Dr. Marie Gottschalk:
Bring It On: The Future of Penal Reform, the Carceral State, and American Politics
Date: April 18, 2013
Location: Barrister Club
Mass imprisonment and its growing collateral consequences are deeply entangled in the political, economic, and social fabric of the United States. But we must resist the belief that the only way to raze the carceral state is to tackle the "root causes" of crime—massive unemployment, massive poverty, and unconscionable levels of social and economic inequality stratified by race and ethnicity. Ameliorating the deeper structural problems that foster such high levels of inequality in U.S. society is an admirable goal. But if the aim is to slash the country’s extraordinary incarceration rate and undo its harmful collateral consequences over the next few years, not the next few decades, the root causes approach to penal reform, however well intentioned, is shortsighted. This presentation sketches out an alternative political and public policy path to begin dismantling the carceral state.
Marie Gottschalk is a professor in the Department of Political Science at the University of Pennsylvania. She specializes in American politics, with a focus on public policy, including criminal justice, health policy, the development of the welfare state, and business-labor relations.
She is the author of, among other works, The Prison and the Gallows: The Politics of Mass Incarceration in America (Cambridge, 2006), which won the 2007 Ellis W. Hawley Prize from the Organization of American Historians, and The Shadow Welfare State: Labor, Business, and the Politics of Health Care in the United States (Cornell, 2000). She is completing a new book, Caught: Race, Neoliberalism, and the Future of the Carceral State and American Politics, which examines the political possibilities for significantly reducing the incarceration rate in light of mounting budgetary and other pressures.

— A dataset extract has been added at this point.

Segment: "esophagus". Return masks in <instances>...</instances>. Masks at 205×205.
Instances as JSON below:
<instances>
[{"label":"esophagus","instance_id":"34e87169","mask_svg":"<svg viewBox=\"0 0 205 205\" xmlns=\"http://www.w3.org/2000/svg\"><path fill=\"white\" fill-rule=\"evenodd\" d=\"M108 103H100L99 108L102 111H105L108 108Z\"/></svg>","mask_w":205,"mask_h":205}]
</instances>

She is a former editor and journalist and was a university lecturer for two years in the People’s Republic of China. In 2001-02 she was a visiting scholar at the Russell Sage Foundation in New York, and in 2009 she was named a Distinguished Lecturer in Japan by the Fulbright Program. She served on the American Academy of Arts and Sciences national task force on mass incarceration and is currently a member of the National Academy of Sciences Committee on the Causes and Consequences of High Rates of Incarceration. She has a B.A. in history from Cornell University, an M.P.A. from Princeton University’s Woodrow Wilson School, and an M.A. and Ph.D. in political science from Yale University.